You don’t need to have listened to the podcast to follow along - but if you’re curious, you can check out the recording above. Let’s dive in.

The rise of non-human identities, and why it matters

It wasn’t long ago that “identity management” mainly meant handling human users: employees, customers, admins logging in with usernames and passwords. Today, workload and service identities have taken center stage. Every microservice, container, CI pipeline, serverless function, and IoT device likely needs its own credentials to authenticate and communicate. Kubernetes has had service accounts from day one, and developers have been issuing API keys to services or client credentials to CI jobs for ages - those are all examples of non-human identities.

What’s changed is the sheer scale and dynamism of these identities across a cloud-native architecture.

Think of a modern SaaS application: it might consist of dozens of microservices, each with its own identity; batch jobs and serverless functions spun up on demand; third-party APIs integrations; not to mention emerging AI “agents” acting on a user’s behalf. We’re now dealing with workloads that spin up very ephemerally, perhaps for just a few seconds or minutes, and act on behalf of users or trigger other processes. Each needs an identity while it runs.

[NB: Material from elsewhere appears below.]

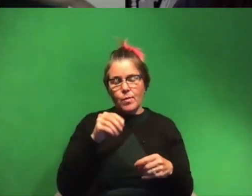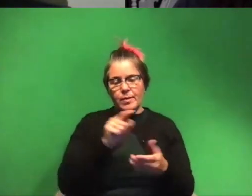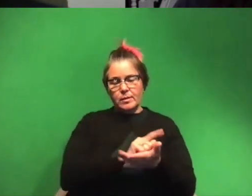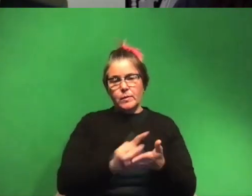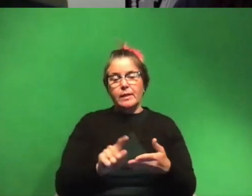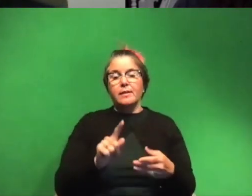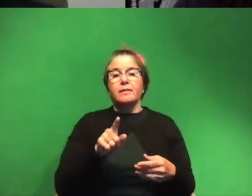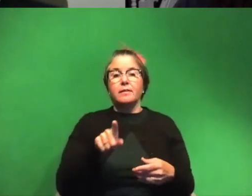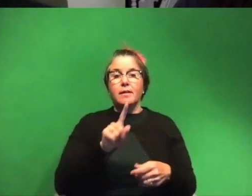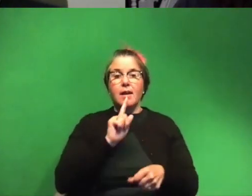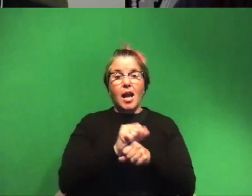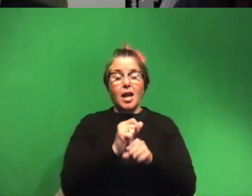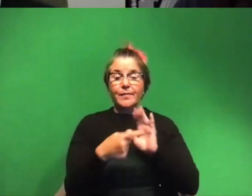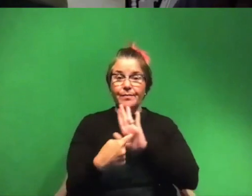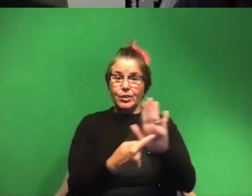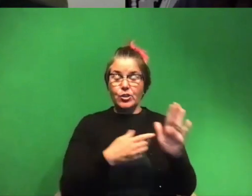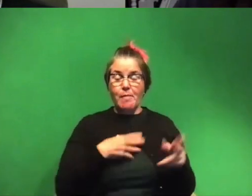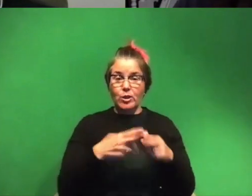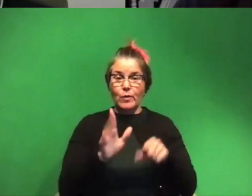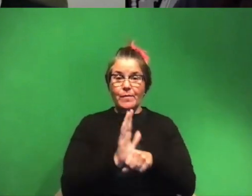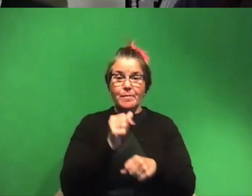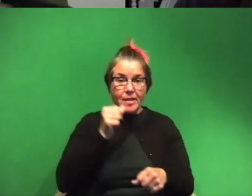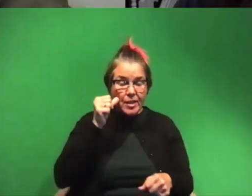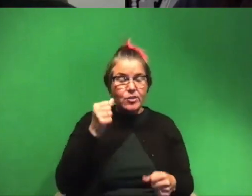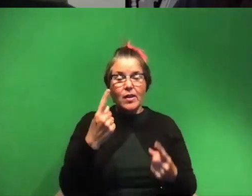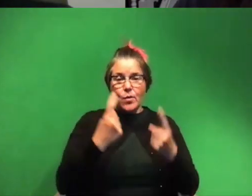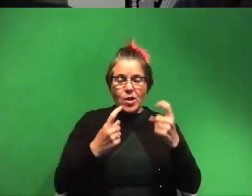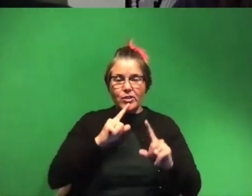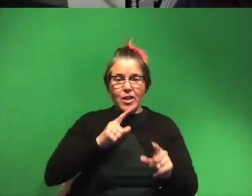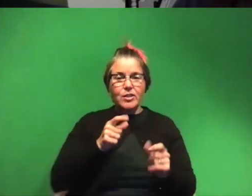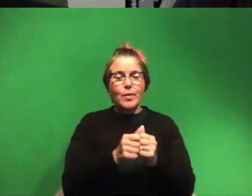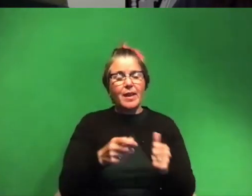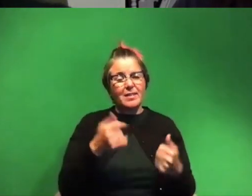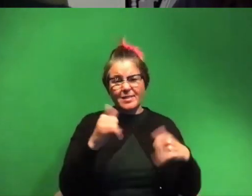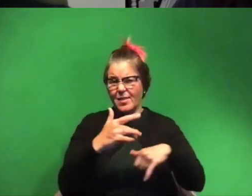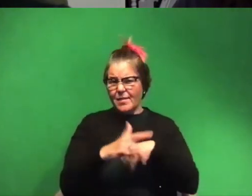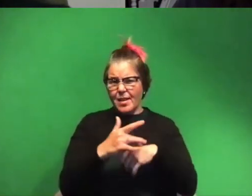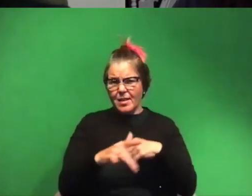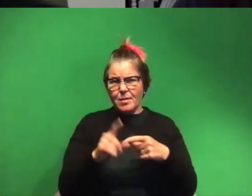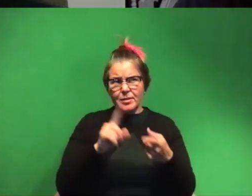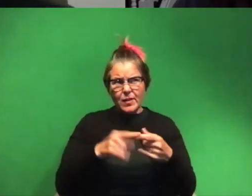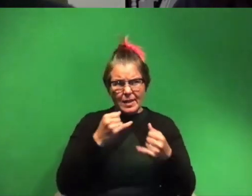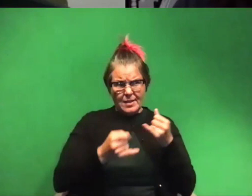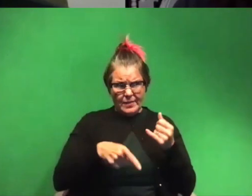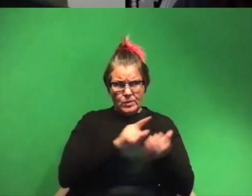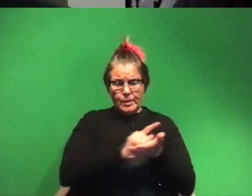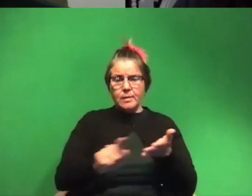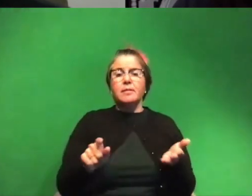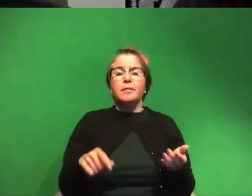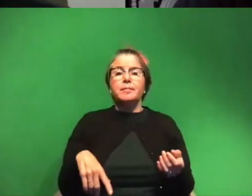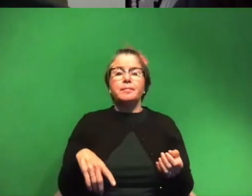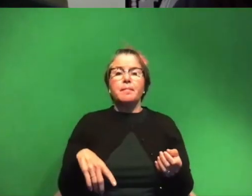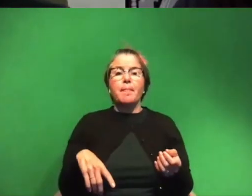actually featured my short film yesterday and got to do a q a with that so that's still available i think up until the end of this week um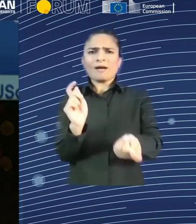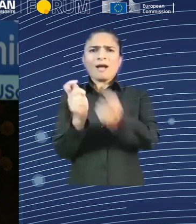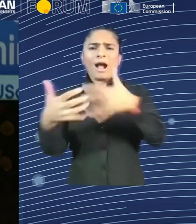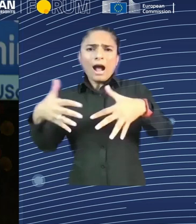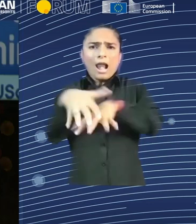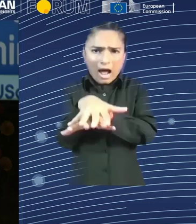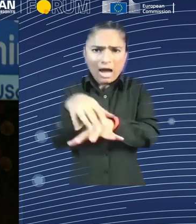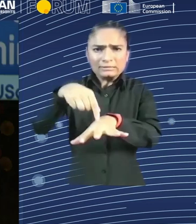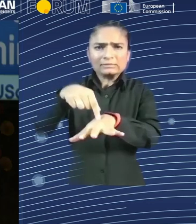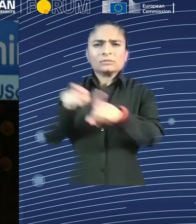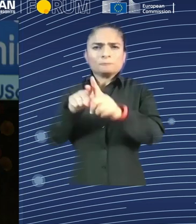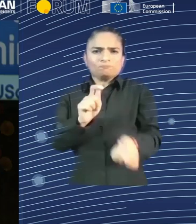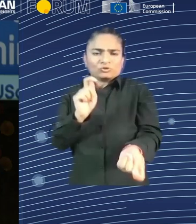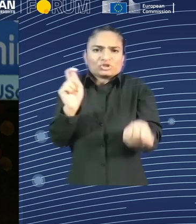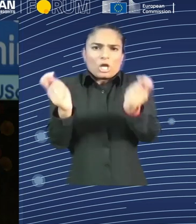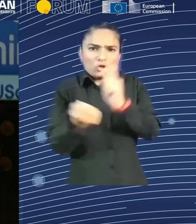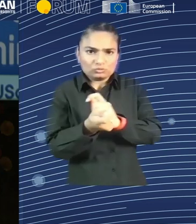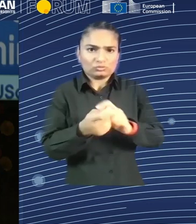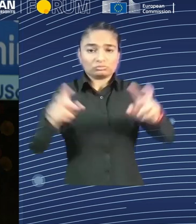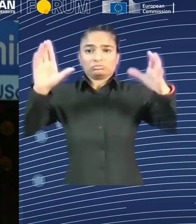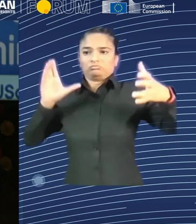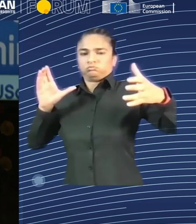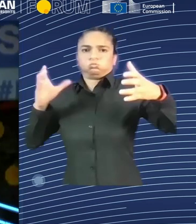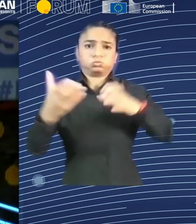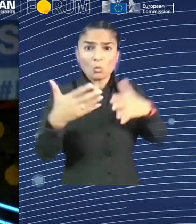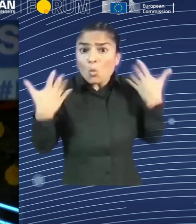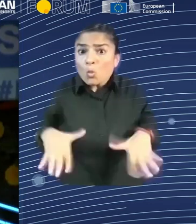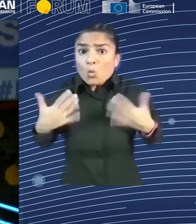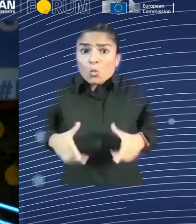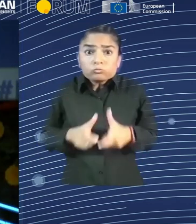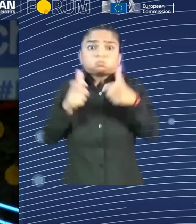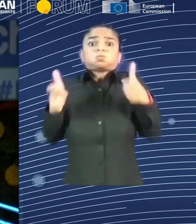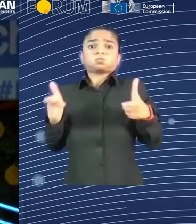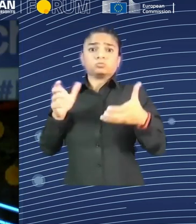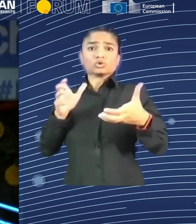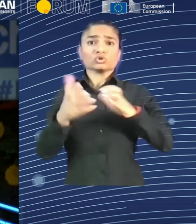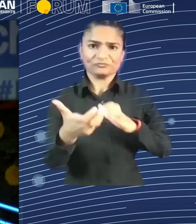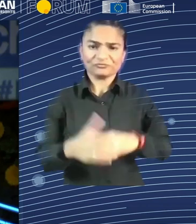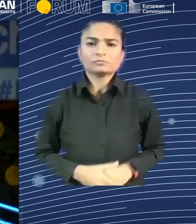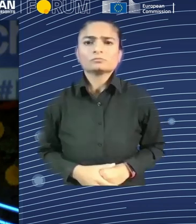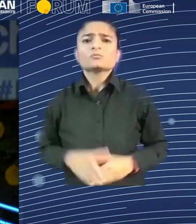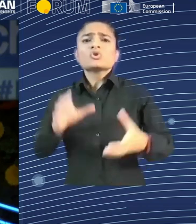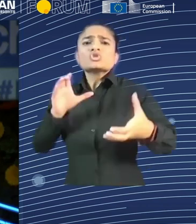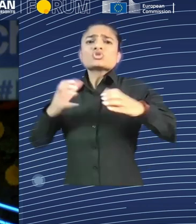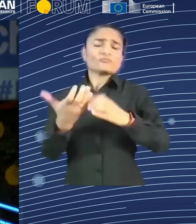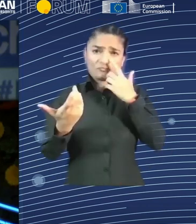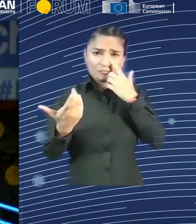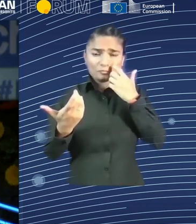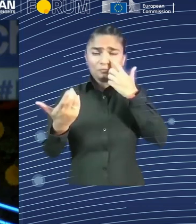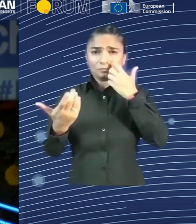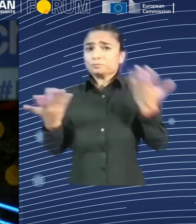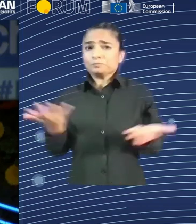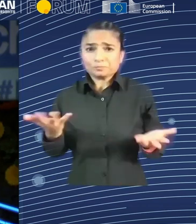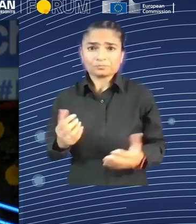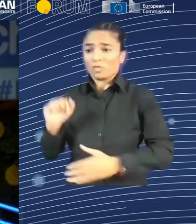to humans assisting machines. And indeed, as comfortable or not comfortable we are, we need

This leads to an explosion of service credentials across the environment. In fact, industry reports, from Gartner and others, peg the ratio of machine-to-human identities anywhere from 45:1 to 80:1. Every IoT sensor, every piece of software calling an API, even your pet’s microchip or your car in a connected garage - anything that communicates in a network now requires an identity.

This rise of NHIs matters because each identity is a potential access point. If not properly managed and secured, every API key or service account is a new vector an attacker could exploit. It’s no exaggeration to say NHIs are now one of the fastest-growing attack surfaces in cloud infrastructure. A compromised machine identity can be as damaging as a compromised user account - sometimes even more so, since these accounts often have high privileges or lack oversight. Security teams and architects must account for this growth by implementing controls that cover not just users, but all the non-human actors in their systems.

The lifecycle nightmare of workload credentials

Managing human identities (employees, etc.) usually involves a well-defined lifecycle: onboarding / provisioning an account, managing permissions, and offboarding / revoking access when the person leaves or changes roles.

Non-human identities should follow a similar “joiner-mover-leaver” process, but in practice they often don’t. The challenge is that this lifecycle isn’t being managed for most service identities. Developers might manually create a cloud API key or service account for a new microservice or CI job, stick the credentials in a config or CI secret store, and then forget about it. These credentials tend to be long-lived and persistent, often outliving the service or task they were created for.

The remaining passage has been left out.